Die Idee der Brückenklassen war, dass die Kinder und Jugendlichen dort ein Jahr Deutsch lernen und dann in eine reguläre Klasse wechseln - je nach Leistungsstand. Vergangene Woche änderte das Kultusministerium die Vorgabe: Wer noch nicht gut genug Deutsch spreche, bleibe erst einmal in einer der "bewährten Brückenklassen".
Der Lehrer- und Lehrerinnenverband übt Kritik an den Brückenklassen
Martin Schmid, Vorsitzender des Münchner Lehrer- und Lehrerinnenverbands, sieht die Brückenklassen kritisch. "Die musste man nur erfinden, weil man die Deutschklassen vorher extrem reduziert hat", schimpft er. Nun säßen Kinder unterschiedlichen Alters zusammen, Klassen würden von Studenten und Aushilfskräften unterrichtet, da leide die Qualität. "Unterbringen können wir die Kinder schon. Aber sie zu integrieren, das ist etwas anderes."

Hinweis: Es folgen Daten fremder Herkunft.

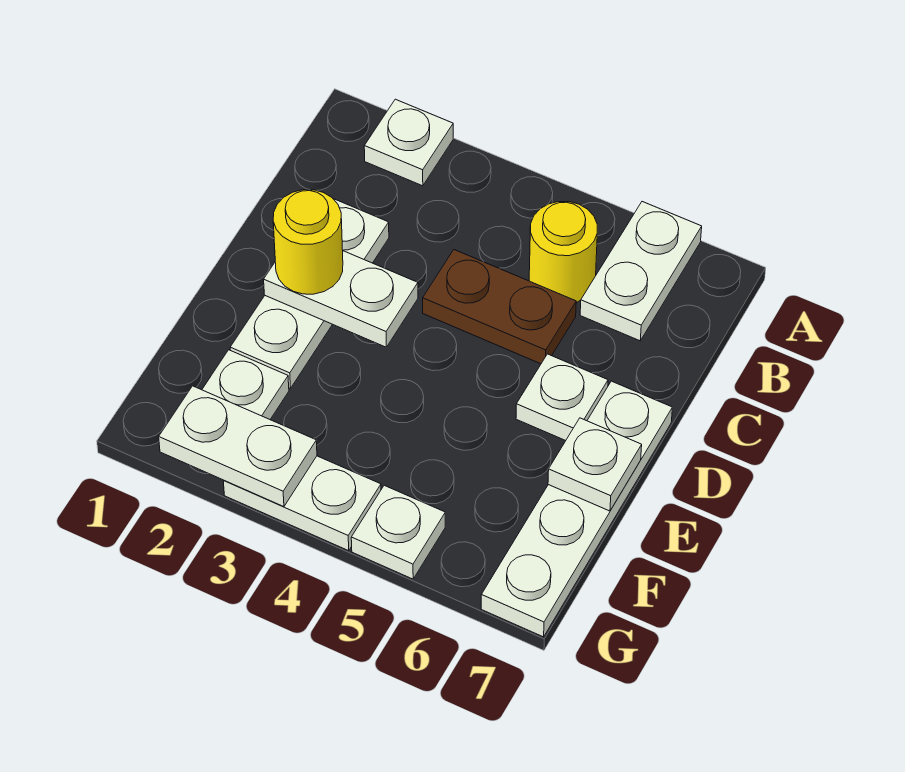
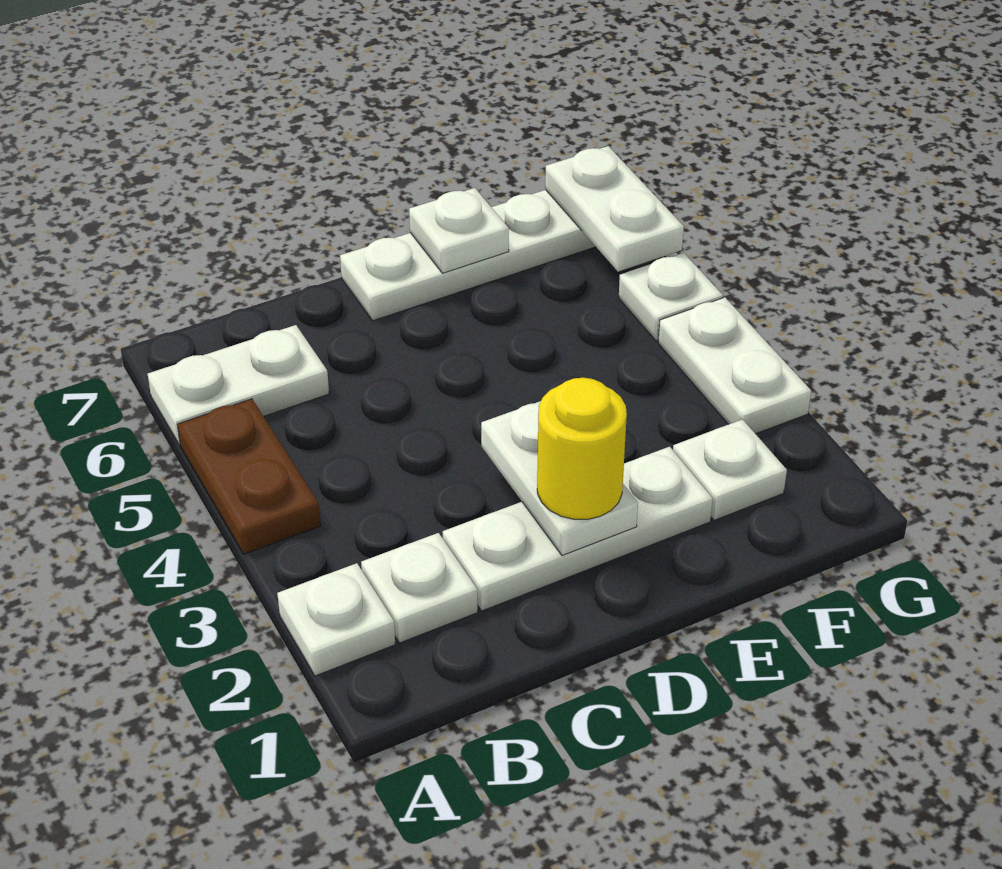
yellow 1x1 round brick [529,202,597,302] -> none
brown 1x2 plate [423,250,576,364] -> brown 1x2 plate moved to [177,399,321,554]
white 1x1 plate [516,354,608,441] -> white 1x1 plate moved to [361,533,478,643]
white 1x2 plate [159,386,317,507] -> white 1x2 plate moved to [545,146,684,272]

Maria Degtiarenko aus Odessa leitet seit April die Sprachschule Dusmo in München, Ukrainerinnen und Ukrainer jeden Alters belegen hier Deutschkurse, finanziert wird der Unterricht über Spenden. "Es wird sehr viel gemacht für die ukrainischen Kinder", sagt sie. Ihre Tochter sei in ihrer Grundschulklasse herzlich aufgenommen worden, nun sei sie Gastschülerin an einem Gymnasium und ihr Deutsch werde immer besser. "Sie imitiert sogar schon die Sprachmelodie." Sie findet es wichtig, dass ukrainische und deutsche Kinder miteinander in Kontakt kommen, damit sie die Sprache schneller lernen, Freunde finden, ankommen.
Semen, Veronika und Maria aus der Brückenklasse des Michaeli-Gymnasiums kennen zwar Kinder aus anderen Klassen, erzählen sie. Nur sei die Kommunikation oft noch schwierig: "Ich verstehe manches, aber sie reden so schnell", sagt der 13-jährige Semen. Aus der ganzen Gruppe ist es der elfjährige Anton, der die meisten Unterrichtsstunden in einer regulären Klasse besucht, obwohl er einer der Jüngsten ist. "Er hat so einen starken Willen zu lernen und in die Regelklasse aufgenommen zu werden", sagt Silke Douglas-Kloninger, Koordinatorin für die Brückenklasse.
Nicht bei allen laufe es so problemlos, erzählt sie. "Etliche Kinder wollen nicht hier sein, wollen nicht hier zur Schule gehen, sie wollen zurück nach Hause." Kinder verweigerten den Unterricht, die Mütter waren verzweifelt, dann noch die Sprachbarriere. "Es war eine sehr herausfordernde Zeit für uns alle", sagt Douglas-Kloninger. Und sie kritisiert, dass es keine psychologische Unterstützung für die Lehrkräfte gibt, keine Supervision. "Wir sind ganz dicht dran an den Kindern und ihren Gefühlen. Und wir müssen das alles auffangen."
Und dann kam im Januar ein Päckchen aus der Ukraine am Michaeli-Gymnasium an. Ein Vater, Fotograf von Beruf, nun im Sanitätsdienst, schickte Fotografien aus der Ukraine. Auf eine Karte hat er geschrieben: "from Kyiv with love". Als Dankeschön, dass sie sich hier so gut um seine Tochter kümmern. "Ich hab zuhause erstmal geheult", sagt Douglas-Kloninger. Und sie hat wieder gewusst, wofür sie das alles macht.